*** From the Archives ***

This article is from March 9, 2011, and is no longer current.

Review: Portrait Professional 10, Standard Edition

Pros: Easy to use, elegant program that enhances photographic portraits with skill and sensitivity. Just mark out the position of the features, and the program will do its job. However, there are enough controls there to keep compulsive fiddlers happy for hours.
Cons: It’s too easy to get carried away and produce over-smoothed results. But this is ultimately down to the operator, not the program: It can be as subtle as you want it to be. While the program works perfectly for straight-on and three-quarter views, it has more difficulty with profiles.
Rating: 9 out of 10
Portrait Professional is a powerful application for enhancing and beautifying portraits of people. Now in version 10, it’s notable both for the high quality of its results and for its extraordinary ease of use: a wizard guides the user through each step of the setup process, and then straightforward, intuitive sliders allow us to control every aspect of the subject’s appearance. Normally $89.95, the Standard edition is on sale for $39.95.
When you open the program, you’re first asked to load an image, and then to tell the program whether the face is female or male. This is a key step: Portrait Professional doesn’t just clear blemishes, it modifies the face based on a programmed appreciation of human beauty. Version 10 now has optimizations specifically for pictures of children, activated by a Child button.
The program doesn’t just work for straight-on portraits, it also detects three-quarter and even profile views. When working with profiles, however, it can have some difficulty aligning the feature elements: guidelines indicating the position of the nose and chin are sometimes off, with no obvious way to adjust them to their correct position. Three-quarter views work just fine, with the program correctly interpreting the position of the eyes relative to the nose and showing a sample image from the correct angle for subsequent placement indications
To test Portrait Professional, I used a photograph of a woman who is not model and is without makeup. (Click on all images to see larger versions.) The first step is to specify the subject’s gender.
Figure 1. The initial step: female or male?

After choosing the gender, the next step is to mark the main features. You’re first prompted to mark the left corner of the left eye, and the right corner of the right eye. Helpfully, a close-up of a typical face shows you where to put these markers; the text describing what you’re supposed to do also appears next to the crosshair cursor. This is followed by instructions to mark the tip of the nose, and the left and right corners of the mouth.

━━━━━━━━━━━━━━━━━━━━

> SET EXERCISE: Reproduce the stretch of the Portrait Professional review from "Rating: 9 out" through "a Child button.". The material that comes next has no connection to the Portrait Professional review.

━━━━━━━━━━━━━━━━━━━━

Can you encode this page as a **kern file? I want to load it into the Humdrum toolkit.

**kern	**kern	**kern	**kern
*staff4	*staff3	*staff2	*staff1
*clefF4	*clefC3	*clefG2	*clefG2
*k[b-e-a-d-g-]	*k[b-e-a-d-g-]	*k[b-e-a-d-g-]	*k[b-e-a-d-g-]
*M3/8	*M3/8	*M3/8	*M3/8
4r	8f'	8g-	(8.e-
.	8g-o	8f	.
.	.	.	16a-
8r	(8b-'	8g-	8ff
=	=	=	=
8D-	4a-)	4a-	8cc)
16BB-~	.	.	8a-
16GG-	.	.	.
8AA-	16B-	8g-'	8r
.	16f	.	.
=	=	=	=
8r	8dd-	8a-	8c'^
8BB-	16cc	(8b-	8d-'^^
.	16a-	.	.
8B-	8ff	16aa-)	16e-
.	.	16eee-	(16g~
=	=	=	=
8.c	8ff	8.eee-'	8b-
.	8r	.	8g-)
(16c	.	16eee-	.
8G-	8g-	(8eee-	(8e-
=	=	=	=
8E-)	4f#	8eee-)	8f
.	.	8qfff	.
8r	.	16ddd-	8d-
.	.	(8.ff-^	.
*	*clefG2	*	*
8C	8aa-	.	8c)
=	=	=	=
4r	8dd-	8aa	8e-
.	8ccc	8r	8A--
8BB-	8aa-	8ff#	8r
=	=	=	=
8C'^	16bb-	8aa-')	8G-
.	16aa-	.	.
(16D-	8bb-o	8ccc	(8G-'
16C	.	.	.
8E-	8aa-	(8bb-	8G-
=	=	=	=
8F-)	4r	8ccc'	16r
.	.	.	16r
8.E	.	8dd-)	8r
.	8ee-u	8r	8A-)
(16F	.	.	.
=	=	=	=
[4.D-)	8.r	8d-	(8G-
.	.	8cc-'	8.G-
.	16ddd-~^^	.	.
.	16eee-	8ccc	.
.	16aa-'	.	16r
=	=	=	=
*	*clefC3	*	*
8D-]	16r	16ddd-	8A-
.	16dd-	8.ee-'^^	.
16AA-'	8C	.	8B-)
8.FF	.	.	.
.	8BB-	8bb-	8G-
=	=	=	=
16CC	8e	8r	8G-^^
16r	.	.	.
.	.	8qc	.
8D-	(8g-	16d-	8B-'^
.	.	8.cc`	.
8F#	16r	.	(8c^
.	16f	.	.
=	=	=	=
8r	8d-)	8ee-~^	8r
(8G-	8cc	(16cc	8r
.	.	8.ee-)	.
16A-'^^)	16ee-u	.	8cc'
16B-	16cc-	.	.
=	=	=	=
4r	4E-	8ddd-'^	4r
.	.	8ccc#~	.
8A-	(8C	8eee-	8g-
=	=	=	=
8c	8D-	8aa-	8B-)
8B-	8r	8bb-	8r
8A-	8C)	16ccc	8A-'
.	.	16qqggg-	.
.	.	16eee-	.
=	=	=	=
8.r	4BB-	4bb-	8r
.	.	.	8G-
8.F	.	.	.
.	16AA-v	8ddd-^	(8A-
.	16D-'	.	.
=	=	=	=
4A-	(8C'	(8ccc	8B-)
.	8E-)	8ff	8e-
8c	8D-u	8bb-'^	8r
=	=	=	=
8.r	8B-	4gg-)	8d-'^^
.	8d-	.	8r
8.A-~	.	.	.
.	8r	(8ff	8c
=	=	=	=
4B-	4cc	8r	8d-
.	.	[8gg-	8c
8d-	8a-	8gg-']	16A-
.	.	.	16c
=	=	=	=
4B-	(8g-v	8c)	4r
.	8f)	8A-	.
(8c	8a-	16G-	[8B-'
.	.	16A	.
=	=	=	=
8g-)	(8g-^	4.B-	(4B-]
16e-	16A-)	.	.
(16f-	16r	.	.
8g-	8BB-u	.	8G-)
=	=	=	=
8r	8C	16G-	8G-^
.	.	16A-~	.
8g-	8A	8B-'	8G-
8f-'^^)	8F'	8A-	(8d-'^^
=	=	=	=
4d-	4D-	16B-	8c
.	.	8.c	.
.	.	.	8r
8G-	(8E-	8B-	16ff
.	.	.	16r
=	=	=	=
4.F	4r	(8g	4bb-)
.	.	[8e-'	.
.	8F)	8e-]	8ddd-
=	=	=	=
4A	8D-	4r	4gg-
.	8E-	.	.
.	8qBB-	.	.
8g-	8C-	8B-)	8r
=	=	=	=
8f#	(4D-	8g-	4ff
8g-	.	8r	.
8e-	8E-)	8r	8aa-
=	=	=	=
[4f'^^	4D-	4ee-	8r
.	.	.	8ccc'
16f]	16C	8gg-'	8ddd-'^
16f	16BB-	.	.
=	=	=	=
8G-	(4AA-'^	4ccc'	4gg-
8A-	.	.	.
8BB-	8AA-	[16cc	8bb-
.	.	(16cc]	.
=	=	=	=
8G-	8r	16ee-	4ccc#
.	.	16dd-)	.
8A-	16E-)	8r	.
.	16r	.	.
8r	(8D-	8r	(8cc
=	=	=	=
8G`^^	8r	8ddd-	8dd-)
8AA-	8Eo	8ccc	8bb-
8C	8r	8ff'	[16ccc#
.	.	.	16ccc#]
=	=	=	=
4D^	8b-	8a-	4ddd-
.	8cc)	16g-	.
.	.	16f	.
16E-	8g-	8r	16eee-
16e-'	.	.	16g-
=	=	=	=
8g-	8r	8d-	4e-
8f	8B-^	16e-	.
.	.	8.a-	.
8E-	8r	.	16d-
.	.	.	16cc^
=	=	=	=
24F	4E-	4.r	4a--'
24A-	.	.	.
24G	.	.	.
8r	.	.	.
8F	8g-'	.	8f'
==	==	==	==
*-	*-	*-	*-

━━━━━━━━━━━━━━━━━━━━

> RESULT BELOW:
Rating: 9 out of 10
Portrait Professional is a powerful application for enhancing and beautifying portraits of people. Now in version 10, it’s notable both for the high quality of its results and for its extraordinary ease of use: a wizard guides the user through each step of the setup process, and then straightforward, intuitive sliders allow us to control every aspect of the subject’s appearance. Normally $89.95, the Standard edition is on sale for $39.95.
When you open the program, you’re first asked to load an image, and then to tell the program whether the face is female or male. This is a key step: Portrait Professional doesn’t just clear blemishes, it modifies the face based on a programmed appreciation of human beauty. Version 10 now has optimizations specifically for pictures of children, activated by a Child button.